If you're not set up to blue print the engine by correcting these dimensional variations in this case possibily fill the rocker stud holes and redrill and tap them so the lifter, stud, and valve stem are in line (which can get also get you into moving the lifter or valve to get alignment) then the best alternative is to use a self guiding rocker. That will pivot the rocker so the valve end lines up with the stem. The cost will be an angle introduced to the push rod which causes inspection and possible relief of the hole where it enters the head. The additional angle does cost some information transfer between lobe and valve to be lost which of course the preservation of which is why the extensive effort and cost goes into blue printing. If you're not an in-the-money or are striving to be an in-the- money racer the effort of blue printing at this level is a lot of cost for very small gains.

Bogie
 
#10 ·
Haven't been able to get on in a while. I enlarged the guide plates and that worked out fine. Installed and adjusted the valves on one head. I'm running a solid cam. I noticed when I adjusted cylinder 5 that it was harder to turn over. So I figured just because I have more spring pressure. So after adjusting number 7 I noticed that it still feels a little harder when turned on number 5 exhaust valve opening. I'm not sure what that could be. Engine was blue printed on the bottom end. I felt the guides before the springs where installed and they all felt the same ex and In. being just a tad tighter. Any ideas what it could be? Tight spring? Even though they were shimmed properly. Bottom end turned perfectly fine before number 5 vales adjusted, doesn't feel like anything is hitting anywhere either. Really don't want to tear the head back off. It's also possible that it just me being paranoid. Thanks again for all the help.
 
#13 ·
Even with everything swapped it still wants to bind. And with the valve spring removed I can pull the valve up and down by hand with no effort at all. The only time the engine wants to feel like it will bind up is when valve lash is set. Everything is all oiled up. #7 ex valve starts to open just as #5 is just about to come back down. If I lose the rocker on #7 now, it feels easier to turn, as in doesn't want to bind. Only possible thing I can think of is the dampners may be causing the issue so I'll remove them. If that doesn't do it I'm not sure where else to look except maybe cam lobe issue. Valves are brand new.
 
#17 ·
Or the piston and valve are interfering with each other reasons could be the cam isn't timed with the crank, or the lift is enough to generate interferance.

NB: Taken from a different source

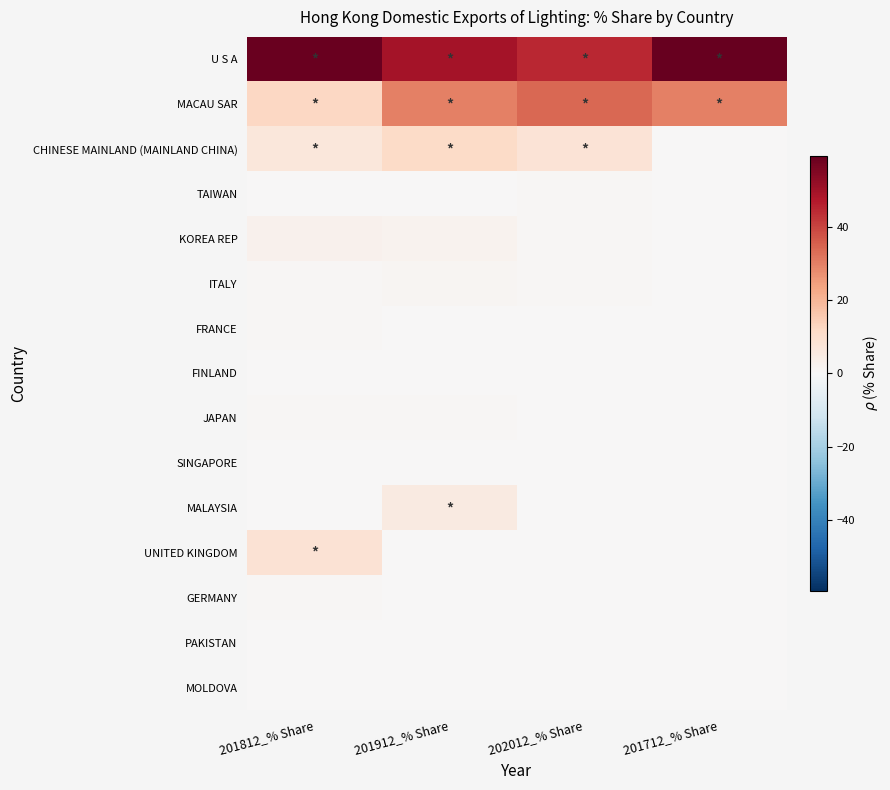

What is the total value across all series at 201712_% Share?

89.4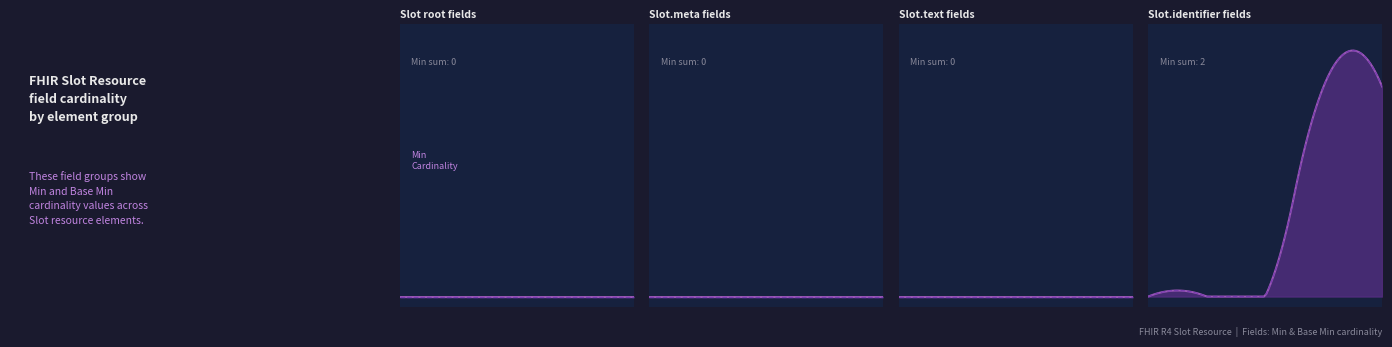

True or false: Slot.identifier and Slot.meta intersect in this chart.

False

It could be considered that spring or retainer is binding or a valve is bent. I that was a stem it would probably stick once open however a bent head could get into the piston.

Actually 40 for pounds to rotate the shaft of a newly built engine isn't out of line it's the binding that appears to be linked to a valve position that is cause for concern and needs to be checked out.

Once running the engine won't require so much torque to rotate because the oil films are different in a running engine, hand rotation doesn't build any hydro wedges between parts so much of what is felt is both showing run in time is needed to mate the parts which will reduce rotational resistance.

Bogie
 
#16 ·
No.. it doesn't because every time a lifter is rising another is falling. The friction to turn the cam should increase some but not dramatically with just one valve lash adjustment. You might verify that one spring is the same as all the rest of them. You could even swap lifters, pushrods and rockers and springs with another hole for testing purposes. I've don't several FT cam with just the outer spring and dampers left in so I find this whole thing very strange.
 
#18 ·
It doesn't take a constant 40 ft lbs, the most it takes is 40 ft lbs when valves are opening. I talked to a very well know engine builder today and he said to definitely take the dampner springs out. He said since it's a duel spring, the inner spring is what keeps the dampner centered. He's seen people leave them in and tear apart valve seals, bind up and do other damage during break in. So I'll take them out tonight and post my results when I get a chance. Thanks again.
 
#19 ·
Well I removed the dampners. Seemed to turn over much better.....I'm at a total loss, I can turn it by hand let's say 20 times and then randomly it will feel like it's binding. I'm not sure what else to check. Doesn't sound like a ring is broken unless one is. It always seems to be when #5 ex is just about full open and then it will bind when ever it wants to. I loosen that rocker and spins no problem. I even loosened the corresponding intake rocker (i think it was Cy 3) that starts to open when #5 ex is almost coming back down and it will spin no problem. Intake is not on so I got in there with a light doesn't seem like intake valve is hitting anything and also doesn't seem like exhaust valves are hitting anything. Bottom end was fully blue printed, bored, non file rings. Not sure where else to look except for tearing the motor all down again. I don't get why it does it randomly. Or am I just driving myself crazy and possibly because it's not all seated in yet. At a loss now.